** Available data follows **

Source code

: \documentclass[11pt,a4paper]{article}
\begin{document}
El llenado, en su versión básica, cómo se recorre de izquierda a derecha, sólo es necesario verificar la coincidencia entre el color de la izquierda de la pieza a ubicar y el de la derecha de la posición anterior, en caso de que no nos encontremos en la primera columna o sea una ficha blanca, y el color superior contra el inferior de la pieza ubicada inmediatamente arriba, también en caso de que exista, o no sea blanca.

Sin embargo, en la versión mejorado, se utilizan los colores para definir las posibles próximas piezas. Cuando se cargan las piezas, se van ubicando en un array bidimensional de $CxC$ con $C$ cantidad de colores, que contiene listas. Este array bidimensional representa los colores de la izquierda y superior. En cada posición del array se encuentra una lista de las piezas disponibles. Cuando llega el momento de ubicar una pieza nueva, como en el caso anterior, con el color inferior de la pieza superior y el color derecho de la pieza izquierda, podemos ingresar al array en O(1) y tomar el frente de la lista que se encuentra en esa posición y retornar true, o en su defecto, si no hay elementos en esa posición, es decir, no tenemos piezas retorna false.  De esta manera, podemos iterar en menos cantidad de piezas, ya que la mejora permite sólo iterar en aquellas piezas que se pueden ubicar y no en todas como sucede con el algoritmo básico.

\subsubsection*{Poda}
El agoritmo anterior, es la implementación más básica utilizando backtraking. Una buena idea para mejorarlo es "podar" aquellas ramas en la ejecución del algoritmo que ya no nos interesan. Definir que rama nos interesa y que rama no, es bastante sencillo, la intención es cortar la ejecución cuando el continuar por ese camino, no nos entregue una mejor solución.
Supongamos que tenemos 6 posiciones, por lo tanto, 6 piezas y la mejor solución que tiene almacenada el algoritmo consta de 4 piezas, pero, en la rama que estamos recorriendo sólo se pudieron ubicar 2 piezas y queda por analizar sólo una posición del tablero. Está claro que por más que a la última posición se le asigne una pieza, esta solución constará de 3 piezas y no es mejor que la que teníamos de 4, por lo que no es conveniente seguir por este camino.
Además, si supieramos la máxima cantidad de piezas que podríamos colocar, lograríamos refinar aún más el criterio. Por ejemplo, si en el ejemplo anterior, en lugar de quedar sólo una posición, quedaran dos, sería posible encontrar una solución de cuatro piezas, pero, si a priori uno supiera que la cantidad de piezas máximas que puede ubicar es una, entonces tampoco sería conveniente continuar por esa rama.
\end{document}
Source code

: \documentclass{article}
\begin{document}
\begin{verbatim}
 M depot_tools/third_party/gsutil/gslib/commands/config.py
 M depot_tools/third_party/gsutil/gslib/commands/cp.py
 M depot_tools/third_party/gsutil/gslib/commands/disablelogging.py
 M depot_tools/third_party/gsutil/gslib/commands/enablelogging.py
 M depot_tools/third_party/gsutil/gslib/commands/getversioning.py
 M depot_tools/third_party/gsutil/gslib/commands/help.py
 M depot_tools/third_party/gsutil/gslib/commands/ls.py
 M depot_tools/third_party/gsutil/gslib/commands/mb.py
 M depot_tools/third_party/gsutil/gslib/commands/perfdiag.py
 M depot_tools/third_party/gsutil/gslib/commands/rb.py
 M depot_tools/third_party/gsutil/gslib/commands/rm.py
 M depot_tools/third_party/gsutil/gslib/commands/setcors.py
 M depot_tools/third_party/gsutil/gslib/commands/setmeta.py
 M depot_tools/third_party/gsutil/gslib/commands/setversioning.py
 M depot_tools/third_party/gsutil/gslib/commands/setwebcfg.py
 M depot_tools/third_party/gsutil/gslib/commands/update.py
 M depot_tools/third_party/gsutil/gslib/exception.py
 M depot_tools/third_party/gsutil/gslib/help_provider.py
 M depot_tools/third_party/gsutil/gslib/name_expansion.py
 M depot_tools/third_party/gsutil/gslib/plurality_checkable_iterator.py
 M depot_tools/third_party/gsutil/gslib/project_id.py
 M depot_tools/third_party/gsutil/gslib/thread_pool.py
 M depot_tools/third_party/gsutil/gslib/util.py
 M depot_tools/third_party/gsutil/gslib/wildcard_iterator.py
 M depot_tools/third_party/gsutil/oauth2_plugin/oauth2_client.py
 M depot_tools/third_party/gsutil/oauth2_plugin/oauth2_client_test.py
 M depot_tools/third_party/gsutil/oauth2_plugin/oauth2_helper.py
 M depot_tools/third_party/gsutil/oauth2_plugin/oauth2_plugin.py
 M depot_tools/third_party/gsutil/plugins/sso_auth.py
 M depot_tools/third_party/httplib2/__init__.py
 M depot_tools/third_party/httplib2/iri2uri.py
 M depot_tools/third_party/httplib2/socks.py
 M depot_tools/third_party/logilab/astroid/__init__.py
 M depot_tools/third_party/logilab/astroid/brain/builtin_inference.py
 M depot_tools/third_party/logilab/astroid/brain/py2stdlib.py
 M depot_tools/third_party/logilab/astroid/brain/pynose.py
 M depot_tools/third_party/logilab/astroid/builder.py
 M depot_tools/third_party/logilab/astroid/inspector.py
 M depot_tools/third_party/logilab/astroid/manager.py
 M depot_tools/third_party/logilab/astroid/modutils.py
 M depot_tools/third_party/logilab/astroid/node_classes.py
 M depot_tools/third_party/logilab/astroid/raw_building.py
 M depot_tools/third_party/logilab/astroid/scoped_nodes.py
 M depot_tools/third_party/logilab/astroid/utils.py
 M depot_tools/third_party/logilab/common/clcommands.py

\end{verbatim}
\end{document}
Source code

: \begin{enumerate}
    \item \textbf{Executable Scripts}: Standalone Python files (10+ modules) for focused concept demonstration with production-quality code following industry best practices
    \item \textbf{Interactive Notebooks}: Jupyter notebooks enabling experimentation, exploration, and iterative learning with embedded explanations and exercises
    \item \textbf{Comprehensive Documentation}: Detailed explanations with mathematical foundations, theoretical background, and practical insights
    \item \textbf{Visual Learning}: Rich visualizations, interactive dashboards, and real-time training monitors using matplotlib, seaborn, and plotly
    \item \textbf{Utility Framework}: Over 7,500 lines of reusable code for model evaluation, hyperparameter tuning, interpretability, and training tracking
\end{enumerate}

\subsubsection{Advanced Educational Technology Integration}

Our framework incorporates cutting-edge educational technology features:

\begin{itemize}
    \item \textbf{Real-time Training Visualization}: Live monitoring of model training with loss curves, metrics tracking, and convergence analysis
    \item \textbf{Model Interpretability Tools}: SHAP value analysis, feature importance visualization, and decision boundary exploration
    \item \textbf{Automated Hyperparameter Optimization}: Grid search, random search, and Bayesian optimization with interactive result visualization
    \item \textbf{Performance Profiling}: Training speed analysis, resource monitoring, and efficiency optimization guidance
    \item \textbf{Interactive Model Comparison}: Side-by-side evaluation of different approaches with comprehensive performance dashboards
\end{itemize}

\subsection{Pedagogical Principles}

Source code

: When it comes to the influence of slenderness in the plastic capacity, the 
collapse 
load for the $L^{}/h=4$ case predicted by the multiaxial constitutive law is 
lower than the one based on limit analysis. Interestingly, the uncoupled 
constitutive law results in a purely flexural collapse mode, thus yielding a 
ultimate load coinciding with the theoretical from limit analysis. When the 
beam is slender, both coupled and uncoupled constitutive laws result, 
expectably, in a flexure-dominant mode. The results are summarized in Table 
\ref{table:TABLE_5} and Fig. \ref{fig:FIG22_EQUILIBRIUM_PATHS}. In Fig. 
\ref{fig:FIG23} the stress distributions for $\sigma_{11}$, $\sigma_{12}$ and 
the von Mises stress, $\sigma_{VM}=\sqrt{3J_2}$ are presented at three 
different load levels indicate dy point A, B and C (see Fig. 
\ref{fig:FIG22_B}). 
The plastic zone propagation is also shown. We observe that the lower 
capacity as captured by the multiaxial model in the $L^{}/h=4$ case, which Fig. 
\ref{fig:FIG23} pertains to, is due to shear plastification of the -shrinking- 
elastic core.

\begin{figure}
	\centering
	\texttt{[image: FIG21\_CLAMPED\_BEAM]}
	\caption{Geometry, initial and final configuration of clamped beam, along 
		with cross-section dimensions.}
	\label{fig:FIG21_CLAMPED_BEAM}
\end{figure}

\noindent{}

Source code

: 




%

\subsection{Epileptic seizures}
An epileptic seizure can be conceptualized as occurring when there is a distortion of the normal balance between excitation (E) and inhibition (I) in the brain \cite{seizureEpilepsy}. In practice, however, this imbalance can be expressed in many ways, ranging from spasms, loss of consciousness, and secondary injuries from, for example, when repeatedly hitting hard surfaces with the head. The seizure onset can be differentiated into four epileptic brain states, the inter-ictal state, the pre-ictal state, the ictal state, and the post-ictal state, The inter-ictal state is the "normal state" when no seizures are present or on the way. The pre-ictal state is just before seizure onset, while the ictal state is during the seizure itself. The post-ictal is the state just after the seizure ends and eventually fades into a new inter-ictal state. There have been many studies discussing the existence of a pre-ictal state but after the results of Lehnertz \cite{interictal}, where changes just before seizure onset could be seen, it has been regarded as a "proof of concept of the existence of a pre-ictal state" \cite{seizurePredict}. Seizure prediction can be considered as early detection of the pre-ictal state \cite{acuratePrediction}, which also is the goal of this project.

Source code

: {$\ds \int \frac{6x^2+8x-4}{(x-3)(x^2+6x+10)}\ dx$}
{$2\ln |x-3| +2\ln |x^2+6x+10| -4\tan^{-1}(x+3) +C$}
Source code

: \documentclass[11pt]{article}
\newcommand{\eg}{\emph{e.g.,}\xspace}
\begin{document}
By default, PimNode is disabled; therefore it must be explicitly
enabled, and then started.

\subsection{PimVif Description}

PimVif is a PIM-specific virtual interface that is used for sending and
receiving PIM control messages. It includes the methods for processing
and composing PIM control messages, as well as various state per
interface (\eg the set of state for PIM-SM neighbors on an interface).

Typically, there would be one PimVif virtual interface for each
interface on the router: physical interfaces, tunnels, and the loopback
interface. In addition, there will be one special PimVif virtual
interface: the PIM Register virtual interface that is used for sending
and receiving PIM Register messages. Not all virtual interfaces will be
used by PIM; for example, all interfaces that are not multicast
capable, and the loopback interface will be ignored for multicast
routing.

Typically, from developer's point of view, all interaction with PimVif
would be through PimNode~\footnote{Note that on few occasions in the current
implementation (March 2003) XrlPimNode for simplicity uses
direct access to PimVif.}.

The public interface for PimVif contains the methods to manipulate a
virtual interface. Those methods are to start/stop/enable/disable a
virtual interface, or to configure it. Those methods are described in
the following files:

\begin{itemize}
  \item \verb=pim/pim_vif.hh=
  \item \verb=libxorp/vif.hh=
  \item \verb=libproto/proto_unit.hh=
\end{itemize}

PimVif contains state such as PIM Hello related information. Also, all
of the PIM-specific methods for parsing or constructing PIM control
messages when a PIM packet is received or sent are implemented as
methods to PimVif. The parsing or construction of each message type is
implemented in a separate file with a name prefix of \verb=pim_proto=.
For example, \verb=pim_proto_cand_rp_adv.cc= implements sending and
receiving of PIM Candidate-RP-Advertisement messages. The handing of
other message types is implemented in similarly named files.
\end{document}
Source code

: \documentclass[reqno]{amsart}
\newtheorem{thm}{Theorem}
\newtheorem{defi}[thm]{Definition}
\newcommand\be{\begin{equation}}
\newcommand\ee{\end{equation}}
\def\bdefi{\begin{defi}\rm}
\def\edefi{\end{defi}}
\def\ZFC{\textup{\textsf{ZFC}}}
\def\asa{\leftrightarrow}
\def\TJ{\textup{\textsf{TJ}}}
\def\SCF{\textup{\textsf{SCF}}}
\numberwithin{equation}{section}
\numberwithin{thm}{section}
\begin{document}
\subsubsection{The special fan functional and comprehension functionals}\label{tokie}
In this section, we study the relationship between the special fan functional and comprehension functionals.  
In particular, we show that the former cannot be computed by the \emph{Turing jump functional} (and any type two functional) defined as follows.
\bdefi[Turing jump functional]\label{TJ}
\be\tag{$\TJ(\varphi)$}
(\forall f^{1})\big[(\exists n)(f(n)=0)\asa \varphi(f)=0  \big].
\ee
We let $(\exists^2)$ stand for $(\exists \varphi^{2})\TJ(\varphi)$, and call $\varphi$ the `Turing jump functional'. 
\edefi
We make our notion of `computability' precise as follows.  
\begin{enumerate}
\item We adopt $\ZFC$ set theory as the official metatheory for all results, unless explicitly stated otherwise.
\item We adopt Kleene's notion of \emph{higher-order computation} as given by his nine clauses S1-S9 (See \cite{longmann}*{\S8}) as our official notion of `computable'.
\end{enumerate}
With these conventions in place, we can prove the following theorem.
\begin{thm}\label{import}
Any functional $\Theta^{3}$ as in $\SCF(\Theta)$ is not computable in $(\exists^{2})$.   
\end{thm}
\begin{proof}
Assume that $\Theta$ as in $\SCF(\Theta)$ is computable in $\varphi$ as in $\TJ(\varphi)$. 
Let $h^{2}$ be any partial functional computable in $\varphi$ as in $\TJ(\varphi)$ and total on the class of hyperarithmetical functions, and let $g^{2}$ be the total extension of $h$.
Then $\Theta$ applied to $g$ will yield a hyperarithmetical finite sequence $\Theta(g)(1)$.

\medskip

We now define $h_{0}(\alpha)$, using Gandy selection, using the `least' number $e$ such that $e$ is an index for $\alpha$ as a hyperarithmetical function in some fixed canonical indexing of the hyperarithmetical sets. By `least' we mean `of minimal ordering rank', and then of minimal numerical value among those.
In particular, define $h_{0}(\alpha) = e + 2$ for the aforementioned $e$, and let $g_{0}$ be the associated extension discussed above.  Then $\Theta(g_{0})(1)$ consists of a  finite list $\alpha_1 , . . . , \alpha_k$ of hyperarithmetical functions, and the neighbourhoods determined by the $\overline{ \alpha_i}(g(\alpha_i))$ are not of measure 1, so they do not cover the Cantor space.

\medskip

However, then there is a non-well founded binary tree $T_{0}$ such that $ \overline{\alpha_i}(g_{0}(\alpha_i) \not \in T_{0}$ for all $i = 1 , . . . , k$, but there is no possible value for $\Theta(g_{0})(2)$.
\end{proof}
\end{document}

** End of Available data **

■ **Exercise goal**
Look through the records for the string "analysis". Copy every line that has it.

■ **Response below**
    \item \textbf{Real-time Training Visualization}: Live monitoring of model training with loss curves, metrics tracking, and convergence analysis
    \item \textbf{Model Interpretability Tools}: SHAP value analysis, feature importance visualization, and decision boundary exploration
    \item \textbf{Performance Profiling}: Training speed analysis, resource monitoring, and efficiency optimization guidance
lower than the one based on limit analysis. Interestingly, the uncoupled 
ultimate load coinciding with the theoretical from limit analysis. When the 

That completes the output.